_Work instruction_: Filter the listing below, copying every line in which the word "Rørlegger" appears.
Segment Open
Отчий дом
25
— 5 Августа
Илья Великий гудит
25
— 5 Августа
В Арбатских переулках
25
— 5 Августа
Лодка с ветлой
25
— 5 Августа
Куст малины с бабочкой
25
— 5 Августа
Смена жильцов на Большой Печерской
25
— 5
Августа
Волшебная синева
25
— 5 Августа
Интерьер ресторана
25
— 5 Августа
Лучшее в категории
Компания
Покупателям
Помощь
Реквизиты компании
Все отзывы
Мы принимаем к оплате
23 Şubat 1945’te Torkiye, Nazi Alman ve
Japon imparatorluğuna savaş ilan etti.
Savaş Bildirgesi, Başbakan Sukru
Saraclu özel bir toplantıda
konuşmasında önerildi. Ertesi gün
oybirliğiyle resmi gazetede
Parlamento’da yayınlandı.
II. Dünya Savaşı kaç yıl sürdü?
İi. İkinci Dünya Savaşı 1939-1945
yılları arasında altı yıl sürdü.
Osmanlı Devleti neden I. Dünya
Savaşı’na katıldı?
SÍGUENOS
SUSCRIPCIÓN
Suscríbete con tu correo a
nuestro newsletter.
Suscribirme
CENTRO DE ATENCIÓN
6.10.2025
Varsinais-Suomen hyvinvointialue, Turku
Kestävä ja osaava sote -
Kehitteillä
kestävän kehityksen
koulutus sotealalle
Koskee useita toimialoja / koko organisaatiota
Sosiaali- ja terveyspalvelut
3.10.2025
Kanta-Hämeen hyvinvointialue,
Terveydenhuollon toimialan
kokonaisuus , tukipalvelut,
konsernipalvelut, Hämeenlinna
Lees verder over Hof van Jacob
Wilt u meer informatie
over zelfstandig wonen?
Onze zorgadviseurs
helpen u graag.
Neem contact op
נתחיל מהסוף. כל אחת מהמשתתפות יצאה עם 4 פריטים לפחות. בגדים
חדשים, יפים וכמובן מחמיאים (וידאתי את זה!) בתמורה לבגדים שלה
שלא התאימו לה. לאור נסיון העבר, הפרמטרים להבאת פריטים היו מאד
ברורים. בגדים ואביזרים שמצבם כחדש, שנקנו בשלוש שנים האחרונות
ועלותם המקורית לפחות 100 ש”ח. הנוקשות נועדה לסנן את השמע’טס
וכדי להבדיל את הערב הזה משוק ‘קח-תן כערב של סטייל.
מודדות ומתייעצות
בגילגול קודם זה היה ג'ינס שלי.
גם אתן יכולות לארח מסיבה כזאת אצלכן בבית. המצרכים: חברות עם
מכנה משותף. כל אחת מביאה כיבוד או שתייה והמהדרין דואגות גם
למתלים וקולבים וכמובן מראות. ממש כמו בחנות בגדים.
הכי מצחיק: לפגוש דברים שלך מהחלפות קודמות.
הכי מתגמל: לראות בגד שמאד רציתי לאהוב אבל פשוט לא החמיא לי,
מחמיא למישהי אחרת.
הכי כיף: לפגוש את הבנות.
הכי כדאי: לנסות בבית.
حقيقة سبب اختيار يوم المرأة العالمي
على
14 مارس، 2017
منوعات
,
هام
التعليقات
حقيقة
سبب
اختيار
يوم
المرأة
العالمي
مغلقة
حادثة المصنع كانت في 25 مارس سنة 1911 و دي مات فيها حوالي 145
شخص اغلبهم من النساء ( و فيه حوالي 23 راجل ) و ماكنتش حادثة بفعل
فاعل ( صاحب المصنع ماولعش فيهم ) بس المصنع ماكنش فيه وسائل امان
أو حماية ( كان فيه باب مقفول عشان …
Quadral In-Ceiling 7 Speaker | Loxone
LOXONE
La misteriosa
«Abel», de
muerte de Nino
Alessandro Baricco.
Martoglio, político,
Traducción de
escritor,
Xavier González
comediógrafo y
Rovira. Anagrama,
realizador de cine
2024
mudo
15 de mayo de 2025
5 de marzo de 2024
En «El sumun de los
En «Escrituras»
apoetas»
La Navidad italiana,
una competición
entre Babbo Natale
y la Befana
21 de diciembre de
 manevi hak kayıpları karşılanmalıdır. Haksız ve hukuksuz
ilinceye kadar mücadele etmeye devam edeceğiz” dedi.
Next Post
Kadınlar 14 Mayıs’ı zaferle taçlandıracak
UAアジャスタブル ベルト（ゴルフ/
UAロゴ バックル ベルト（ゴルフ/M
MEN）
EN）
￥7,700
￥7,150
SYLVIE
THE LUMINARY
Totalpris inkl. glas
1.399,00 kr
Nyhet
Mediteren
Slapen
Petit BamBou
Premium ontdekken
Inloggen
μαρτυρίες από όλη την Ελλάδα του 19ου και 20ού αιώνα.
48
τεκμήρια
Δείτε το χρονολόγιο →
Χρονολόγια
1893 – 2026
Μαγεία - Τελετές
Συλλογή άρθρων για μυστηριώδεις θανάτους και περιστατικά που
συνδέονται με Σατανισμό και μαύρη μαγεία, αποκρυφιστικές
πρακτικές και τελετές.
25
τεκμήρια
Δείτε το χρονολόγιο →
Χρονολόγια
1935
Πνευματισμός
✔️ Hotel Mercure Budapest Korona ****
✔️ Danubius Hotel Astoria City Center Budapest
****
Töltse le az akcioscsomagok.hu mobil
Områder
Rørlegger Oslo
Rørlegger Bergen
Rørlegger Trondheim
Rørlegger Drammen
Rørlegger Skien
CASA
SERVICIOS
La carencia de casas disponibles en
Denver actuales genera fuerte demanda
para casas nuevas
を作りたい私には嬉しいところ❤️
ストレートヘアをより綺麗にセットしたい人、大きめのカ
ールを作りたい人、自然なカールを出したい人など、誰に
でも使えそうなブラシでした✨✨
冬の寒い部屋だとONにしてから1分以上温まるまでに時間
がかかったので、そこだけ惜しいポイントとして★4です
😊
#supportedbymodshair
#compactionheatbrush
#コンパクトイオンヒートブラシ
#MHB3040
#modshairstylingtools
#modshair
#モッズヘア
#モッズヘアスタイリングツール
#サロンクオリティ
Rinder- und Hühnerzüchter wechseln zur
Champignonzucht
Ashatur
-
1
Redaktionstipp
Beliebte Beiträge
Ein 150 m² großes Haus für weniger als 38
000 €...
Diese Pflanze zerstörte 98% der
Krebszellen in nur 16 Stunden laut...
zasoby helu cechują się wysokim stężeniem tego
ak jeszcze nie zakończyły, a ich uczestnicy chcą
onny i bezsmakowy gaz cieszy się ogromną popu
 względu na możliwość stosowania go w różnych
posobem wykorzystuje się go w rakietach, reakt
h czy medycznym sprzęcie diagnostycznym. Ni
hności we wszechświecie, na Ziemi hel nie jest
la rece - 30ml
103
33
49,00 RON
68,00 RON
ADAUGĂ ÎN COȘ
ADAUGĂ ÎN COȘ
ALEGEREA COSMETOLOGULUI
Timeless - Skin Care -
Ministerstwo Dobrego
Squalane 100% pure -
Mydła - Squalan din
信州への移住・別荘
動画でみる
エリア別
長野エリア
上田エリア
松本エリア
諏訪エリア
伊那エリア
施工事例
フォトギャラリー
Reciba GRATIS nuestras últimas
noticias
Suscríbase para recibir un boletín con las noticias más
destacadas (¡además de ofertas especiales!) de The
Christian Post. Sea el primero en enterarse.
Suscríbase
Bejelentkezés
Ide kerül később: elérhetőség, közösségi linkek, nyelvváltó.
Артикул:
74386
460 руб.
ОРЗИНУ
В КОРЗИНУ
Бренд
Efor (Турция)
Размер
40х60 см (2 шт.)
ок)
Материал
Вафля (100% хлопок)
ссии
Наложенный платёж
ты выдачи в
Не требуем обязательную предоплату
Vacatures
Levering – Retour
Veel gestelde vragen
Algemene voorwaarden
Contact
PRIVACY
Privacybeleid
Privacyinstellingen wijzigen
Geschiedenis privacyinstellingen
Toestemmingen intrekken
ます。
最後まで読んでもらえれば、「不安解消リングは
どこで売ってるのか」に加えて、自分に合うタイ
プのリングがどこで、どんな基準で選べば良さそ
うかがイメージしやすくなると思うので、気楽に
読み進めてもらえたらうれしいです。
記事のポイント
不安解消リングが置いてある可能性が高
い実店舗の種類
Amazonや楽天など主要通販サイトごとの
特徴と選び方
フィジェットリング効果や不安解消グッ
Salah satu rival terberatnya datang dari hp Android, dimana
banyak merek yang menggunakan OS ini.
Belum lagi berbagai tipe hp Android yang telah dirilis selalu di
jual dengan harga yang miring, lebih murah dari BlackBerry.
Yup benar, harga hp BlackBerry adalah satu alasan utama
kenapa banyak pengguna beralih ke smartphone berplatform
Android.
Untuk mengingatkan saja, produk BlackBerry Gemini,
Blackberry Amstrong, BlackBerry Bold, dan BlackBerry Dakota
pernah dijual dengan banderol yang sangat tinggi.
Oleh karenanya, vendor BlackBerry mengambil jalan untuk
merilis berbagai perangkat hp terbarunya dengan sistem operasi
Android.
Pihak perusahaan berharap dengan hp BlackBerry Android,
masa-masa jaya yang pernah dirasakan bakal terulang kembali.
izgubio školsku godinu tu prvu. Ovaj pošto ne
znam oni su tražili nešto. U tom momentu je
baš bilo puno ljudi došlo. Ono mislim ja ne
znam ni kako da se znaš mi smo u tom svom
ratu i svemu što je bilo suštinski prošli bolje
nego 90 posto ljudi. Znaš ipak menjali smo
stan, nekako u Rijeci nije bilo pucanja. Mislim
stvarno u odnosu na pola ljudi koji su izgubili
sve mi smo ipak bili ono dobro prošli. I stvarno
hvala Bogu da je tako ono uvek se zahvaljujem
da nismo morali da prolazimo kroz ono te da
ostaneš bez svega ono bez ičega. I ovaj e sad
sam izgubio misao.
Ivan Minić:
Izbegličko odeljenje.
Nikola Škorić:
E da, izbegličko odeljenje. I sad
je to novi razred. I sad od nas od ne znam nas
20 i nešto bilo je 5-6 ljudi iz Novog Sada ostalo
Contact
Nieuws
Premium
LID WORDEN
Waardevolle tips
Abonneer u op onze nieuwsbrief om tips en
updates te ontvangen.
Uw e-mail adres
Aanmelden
Segment Closed
_Exercise response_:
Rørlegger Oslo
Rørlegger Bergen
Rørlegger Trondheim
Rørlegger Drammen
Rørlegger Skien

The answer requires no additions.